- O CFO Guilherme Lago deixou o Nubank; Bank of America rebaixou a ação para venda e Santander retirou o banco da lista de top picks.
- Analista do BofA considerou a saída uma surpresa negativa, mesmo com a chegada de Rob Livingston para substituir Lago, que tem experiência em serviços financeiros.
- A transição traz incerteza, principalmente diante de expansão do Nubank para México, Colômbia e Estados Unidos e da recente rotatividade no C‑level.
- Além de Lago, saíram outros executivos: Youssef Lahrech, Jag Duggal, Vitor Olivier e Ravi Prakash, o que, na visão do BofA, aumenta a dúvida sobre a execução da gestão.
- Santander afirmou que a saída envia mensagem negativa, mantendo a recomendação atual apenas por enquanto; Lago era o principal executivo de relacionamento com investidores.
- O BofA reduziu o preço‑alvo de US$ 16 para US$ 10; o papel negocia em torno de US$ 12, com valor de mercado próximo a US$ 63 bilhões.
O Bank of America cortou a recomendação do Nubank para venda após a saída do CFO Guilherme Lago, anunciada recentemente. O Santander retirou o Nubank de sua lista de top picks, sinalizando mudança de tom no mercado sobre a empresa.
O BofA ressaltou que a saída de Lago é uma surpresa negativa, mesmo com a entrada de Rob Livingston como substituto. O banco lembra que Lago era peça-chave no IPO, na disciplina financeira e no relacionamento com acionistas, e aponta incerteza com a transição.
O analista do BofA destacou que a saída ocorreu em meio a mudanças significativas no time executivo nos últimos dois anos, aumentando a percepção de fragilidade na gestão. Outros executivos deixaram a empresa recentemente, agravando a incerteza de execução.
No comunicado, o Nubank informou que manterá a força da marca, da base de clientes e do modelo de aquisição.
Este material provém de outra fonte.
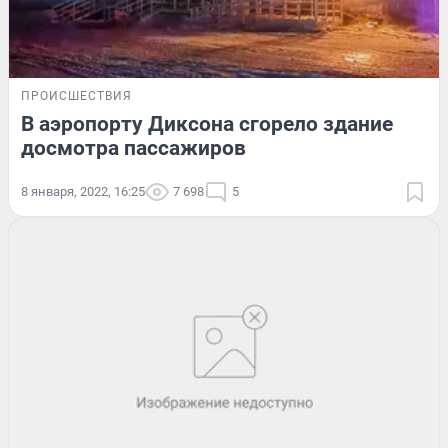
ПРОИСШЕСТВИЯ
В аэропорту Диксона сгорело здание
досмотра пассажиров
8 января, 2022, 16:25
7 698
5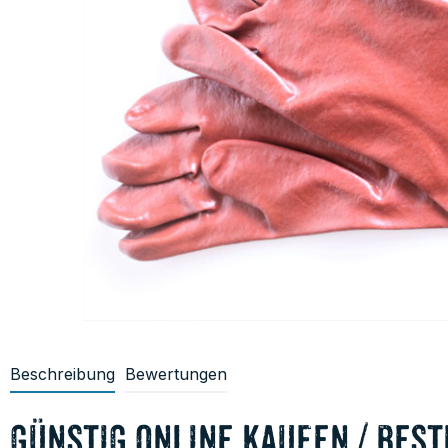
Beschreibung
Bewertungen
günstig online kaufen / best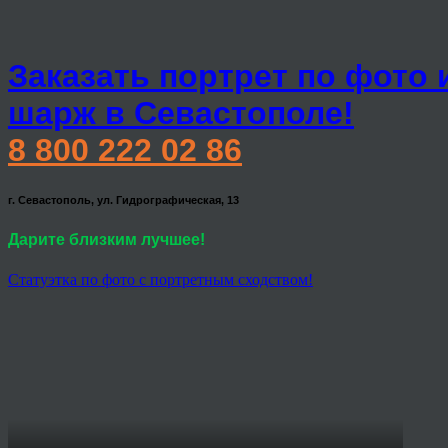
Заказать портрет по фото 
шарж в Севастополе!
8 800 222 02 86
г. Севастополь, ул. Гидрографическая, 13
Дарите близким лучшее!
Статуэтка по фото с портретным сходством!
Porém, o banco reduziu o preço-alvo da ação de US$ 16 para US$ 10, com múltiplo de 13x lucro em comparação a 19x antes.
O Santander também avaliou o impacto da saída de Lago, afirmando que ele era o principal elo com investidores. O analista destacou que a credibilidade da gestão fica mais fragilizada e a visibilidade de ativos pode recuar.
Segundo o Santander, além do CFO global, o Nubank contratará um CFO voltado ao Brasil. A instituição reiterou que as falas do primeiro trimestre sobre o risco de crédito permanecem válidas.
O Bank of America foi o primeiro dos 20 bancos que acompanham o Nubank a indicar venda. Os demais recomendam compra, mantendo diferenças relevantes entre as casas de análise.